What the task asks:
Return the whole text on the economic damage from the coronavirus word for word, without changing anything.

Extract:
Already the coronavirus has reduced economic activity by 30%, more than in the 1930s great depression, with unemployment rising to levels last seen in the 1980s during the Thatcher years. The cost to the government of preventing a deep depression will far exceed the already unprecedented sums it is currently spending on providing short-term relief.

A decade of despair

The government has exceeded its expectations in changing our behaviour. It is the fear of the pandemic that has made the lockdown successful. Lifting it will not remove that fear, which will continue to have a profound effect on consumer and business confidence, and economic output across the whole economy.

People will be reluctant to return to work or go shopping while the virus is still around. They will also hesitate to take on major financial commitments, such as buying a house. And businesses will be reluctant to make major investments, or even re-employ all their furloughed workers while the economic outlook is so uncertain.

The pandemic has administered a severe supply-side shock to a major part of the economy, with thousands of firms in the retail, travel and hospitality sectors, including British Airways and Debenhams, either laying off thousands of staff or going bankrupt. The collapse of global supply chains has also hit manufacturing. And our exports will be damaged by the global recession.

Exercise data:
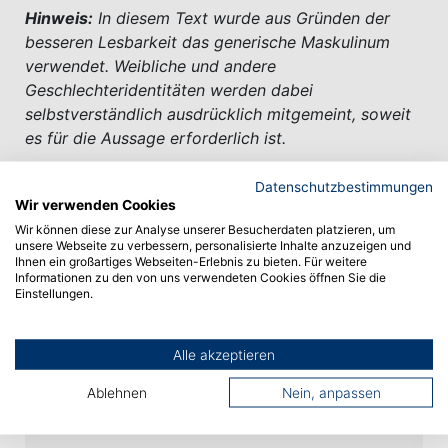
Hinweis:
In diesem Text wurde aus Gründen der
besseren Lesbarkeit das generische Maskulinum
verwendet. Weibliche und andere
Geschlechteridentitäten werden dabei
selbstverständlich ausdrücklich mitgemeint, soweit
es für die Aussage erforderlich ist.
Datenschutzbestimmungen
Wir verwenden Cookies
Bildquelle: Foto Schultheiss
Wir können diese zur Analyse unserer Besucherdaten platzieren, um
unsere Webseite zu verbessern, personalisierte Inhalte anzuzeigen und
Ihnen ein großartiges Webseiten-Erlebnis zu bieten. Für weitere
Informationen zu den von uns verwendeten Cookies öffnen Sie die
Einstellungen.
Vorheriger Artikel
Alle akzeptieren
Ablehnen
Nein, anpassen
Nächster Artikel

Exercise solution:
Already the coronavirus has reduced economic activity by 30%, more than in the 1930s great depression, with unemployment rising to levels last seen in the 1980s during the Thatcher years. The cost to the government of preventing a deep depression will far exceed the already unprecedented sums it is currently spending on providing short-term relief.

A decade of despair

The government has exceeded its expectations in changing our behaviour. It is the fear of the pandemic that has made the lockdown successful. Lifting it will not remove that fear, which will continue to have a profound effect on consumer and business confidence, and economic output across the whole economy.

People will be reluctant to return to work or go shopping while the virus is still around. They will also hesitate to take on major financial commitments, such as buying a house. And businesses will be reluctant to make major investments, or even re-employ all their furloughed workers while the economic outlook is so uncertain.

The pandemic has administered a severe supply-side shock to a major part of the economy, with thousands of firms in the retail, travel and hospitality sectors, including British Airways and Debenhams, either laying off thousands of staff or going bankrupt. The collapse of global supply chains has also hit manufacturing. And our exports will be damaged by the global recession.